The most characterised role of Cdc7-Dbf4 is phosphorylation of the MCM2-7 complex, required to trigger its DNA helicase activity. Due to its essential role in DNA replication, Cdc7-Dbf4 has been put forward as a target for the development of anti-cancer drugs.

We use x-ray crystallography and complementary approaches to gain structural insights in the initiation of DNA replication. Recently we determined the first crystal of Cdc7-Dbf4 kinase, which elucidated the basis for binding to and activation of Cdc7 by Dbf4 and provided a framework for design of more potent and specific Cdc7 inhibitors.

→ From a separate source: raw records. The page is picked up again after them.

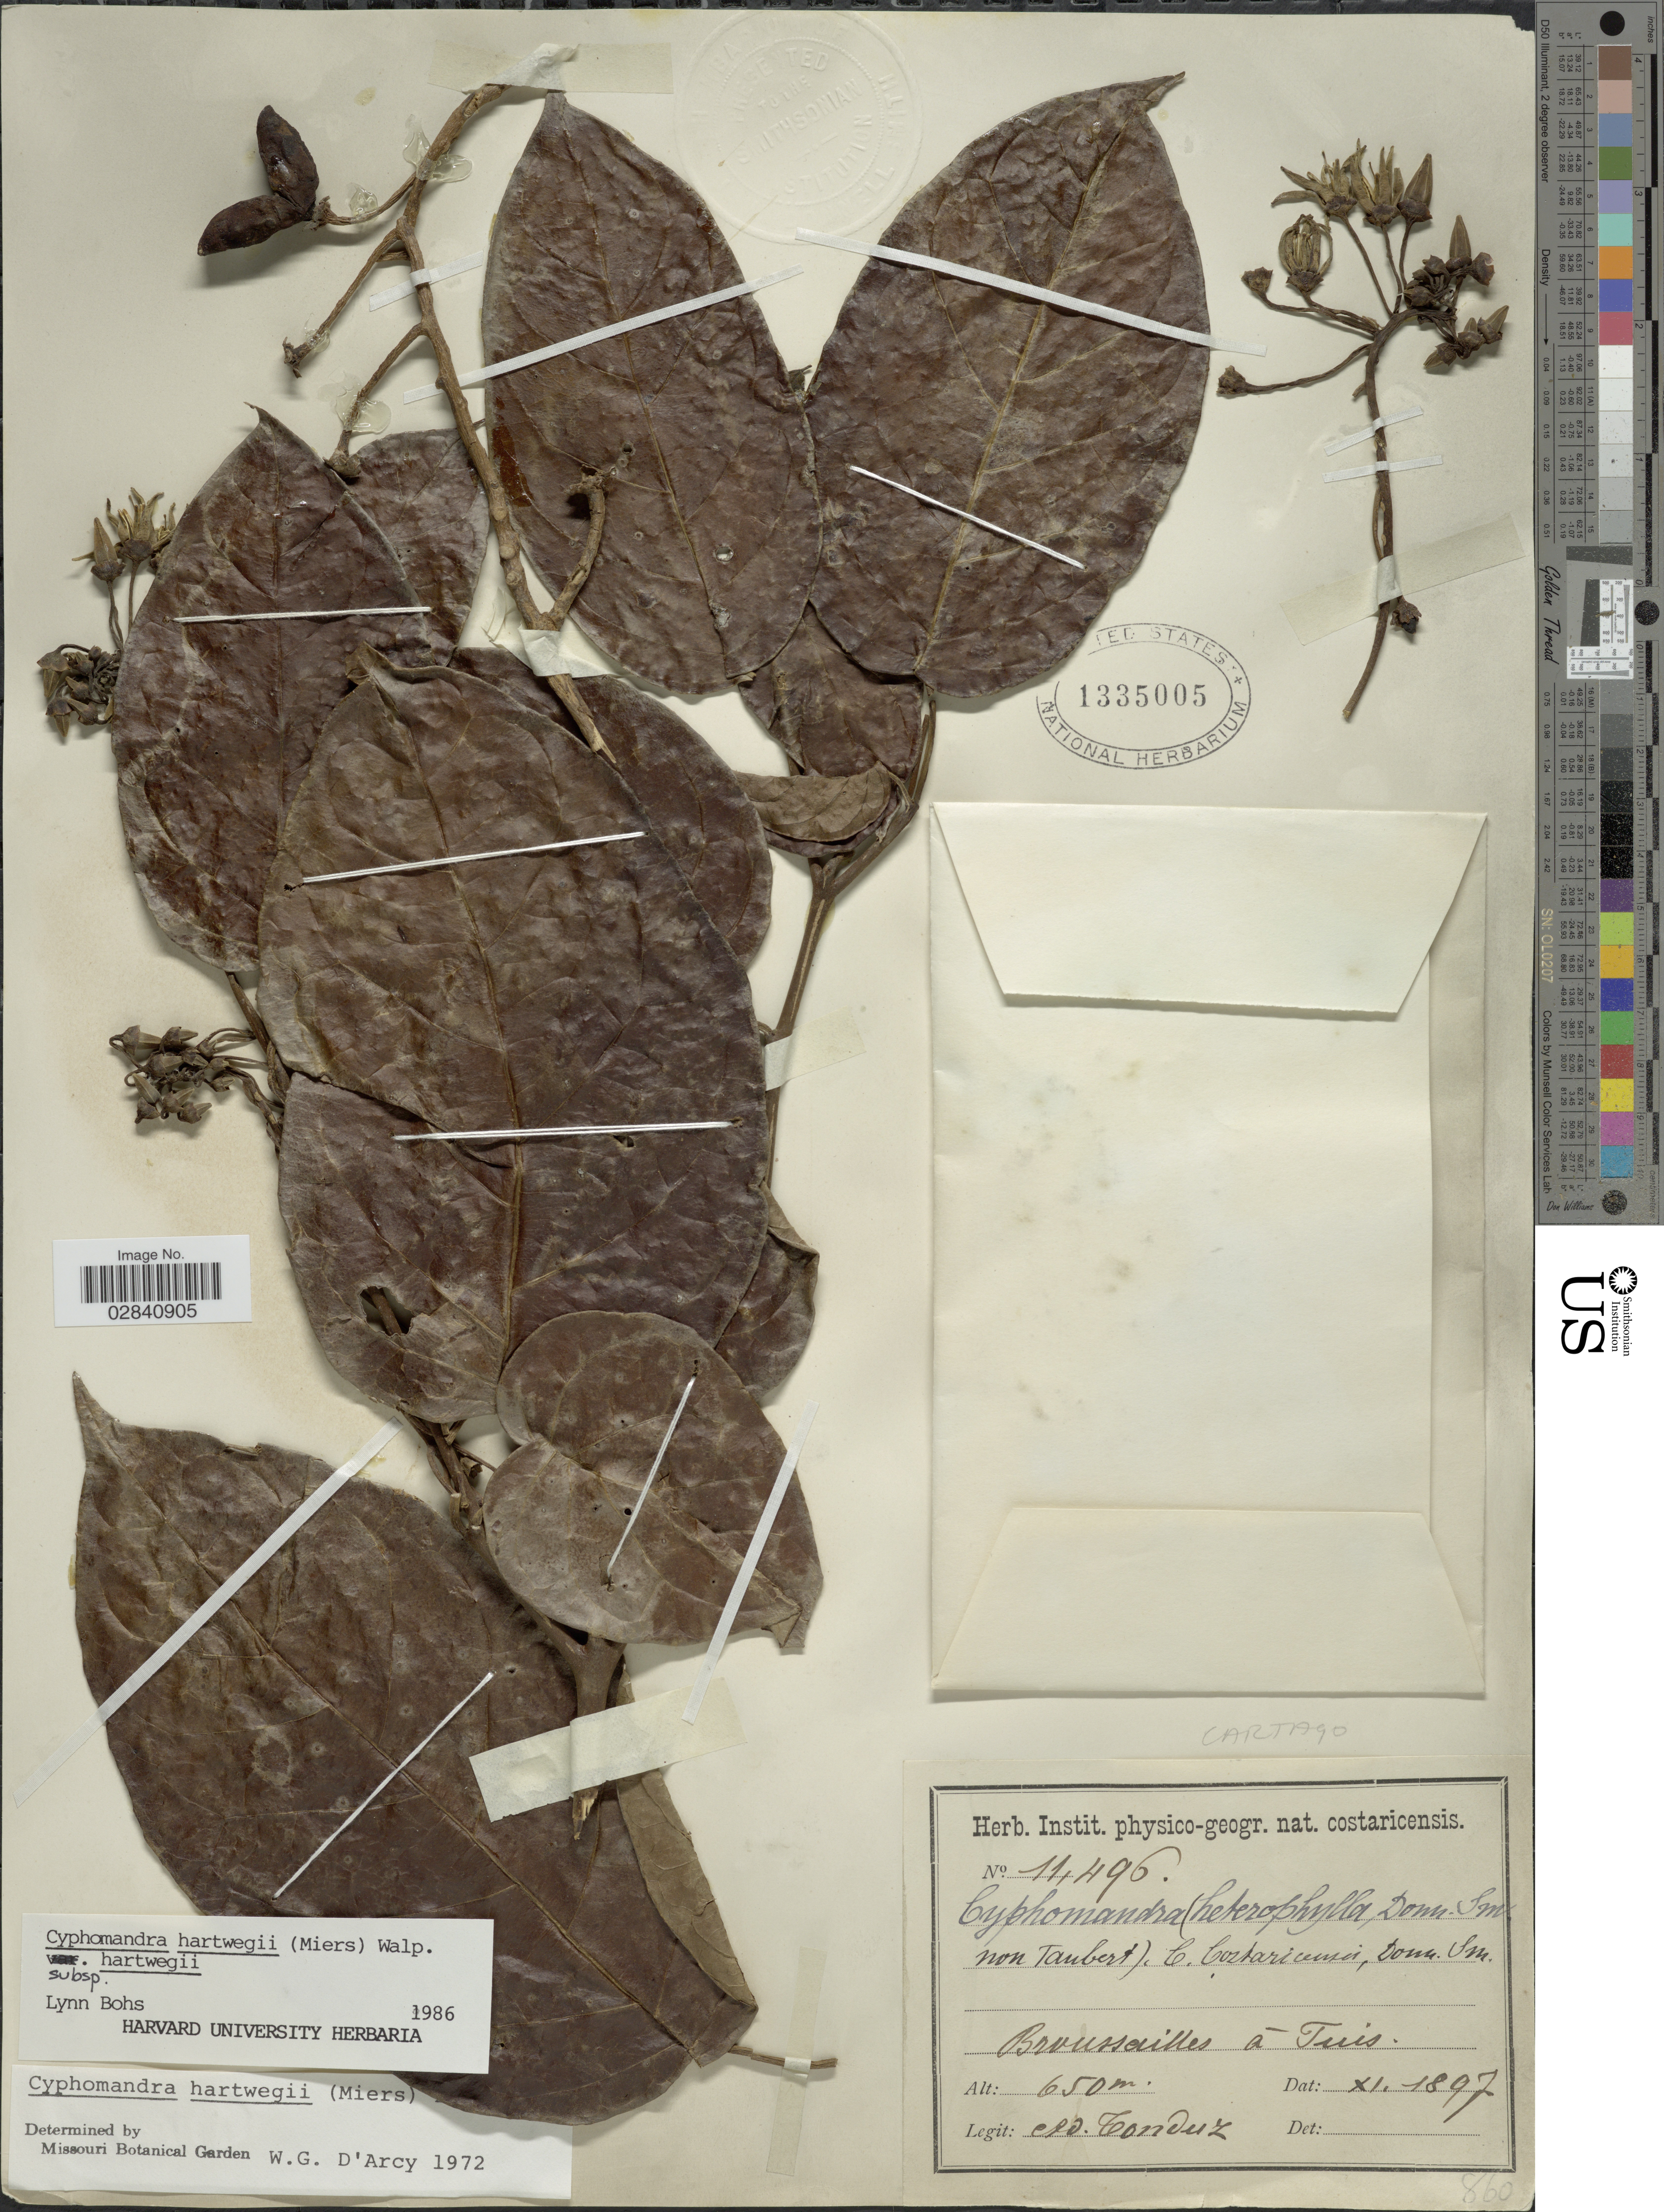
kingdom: Plantae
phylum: Tracheophyta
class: Magnoliopsida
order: Solanales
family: Solanaceae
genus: Cyphomandra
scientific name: Cyphomandra hartwegii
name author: (Miers) Sendtn. ex Walp.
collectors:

We are now focusing on the mechanisms of regulation of Cdc7 activity and other structural aspects of initiation of eukaryotic DNA replication.

Crystal structure

Figure 1: (A) Crystal structure of the Cdc7-Dbf4 heterodimer. Cdc7 is colored in green (canonical part of the N-lobe structure), purple (canonical C-lobe structures) and yellow (structures unique to Cdc7) and Dbf4 in orange. (B) Views on the Cdc7 active site engaged with inhibitors PHA767491 (top) or XL413 (bottom). Cdc7 surface is colored according to conservation, with least conserved atoms are shown in red and those most conserved in gray. This figure is adapted from Hughes et al., Nat Struct Mol Biol, 2012, 19:1101–7.